Every once and while, you get a surprise at the movies. Rise Of The Planet Of The Apes is one of them. It takes a sci-fi series that most people could care less about and turns it into something quite entertaining.
Will Rodman (James Franco) is a researcher, motivated by his own father’s Altzheimers, to find a cure for the disease. During the primate testing phase of his research, he finds that his drug not only seems to allow the brain to heal itself, but it also allows it to grow exponentially. Didn’t someone tell him about the recurring storyline in books and movies about tinkering with nature?
In any case, what I expected was a bloodbath of monkey on human violence. That’s not what you get. When our primate friends get superior intelligence, they also gain a higher level of compassion and seem to immediately understand that killing isn’t the best solution.
Even though the plot isn’t Academy Award worthy, all sorts of questions do pop up about human control of nature, human nature and who really is the intelligent species.

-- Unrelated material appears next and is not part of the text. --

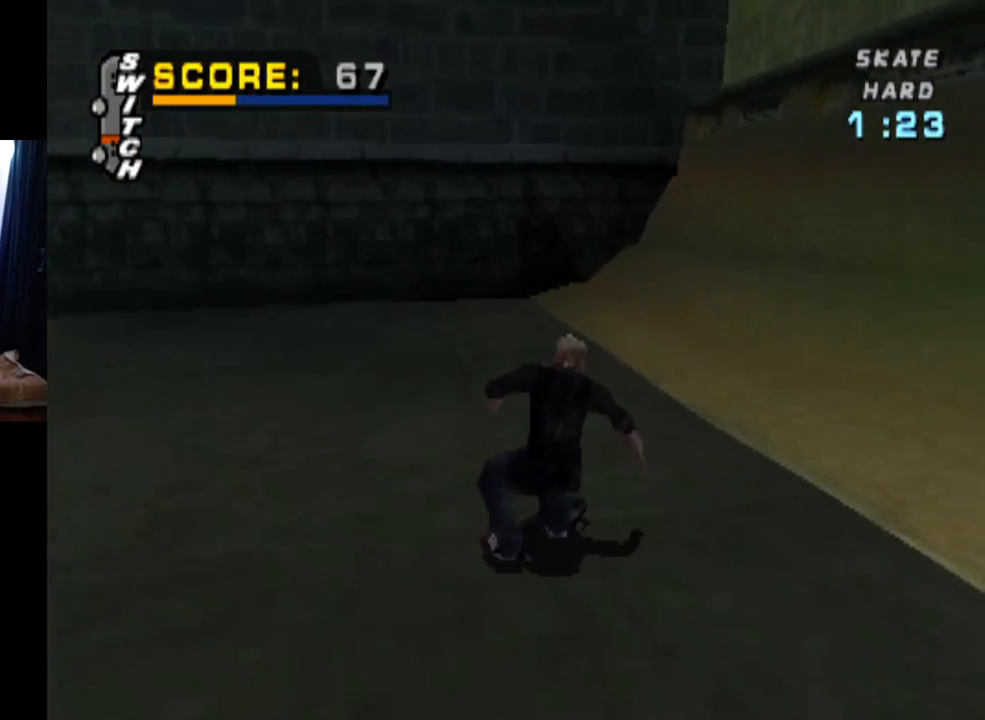
{"buttons": ["CROSS"], "left_stick": "center", "right_stick": "center", "events": [[150, "DPAD_RIGHT", "down"], [267, "DPAD_RIGHT", "up"], [434, "DPAD_RIGHT", "down"], [484, "DPAD_RIGHT", "up"]]}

There are two noteworthy moments of the film. About half way in, the main ape Caeser, is taken to a primate shelter after he gets out into the real world and causes and incident where animal control is called out. That leads a very curious subplot about life in prison. You’re not expecting a side story about how incarceration can alter a person’s view on the world, but this was an unexpected and welcome twist.
The other spans the entire film and that’s the masterful use of computer generated apes. All of the apes in the movie are made inside a computer, but to my eye, you can’t tell the difference. This movie may stand a testament as to how good that technology is today.
Another note: This is the second film in which Andy Serkis portrays an ape. He previously portrayed King Kong in "King Kong" (2005). He was also the guy that they based Gollum from the Lord Of The Rings trilogy after.
Another, another note: no 3D was needed to make this an entertaining film.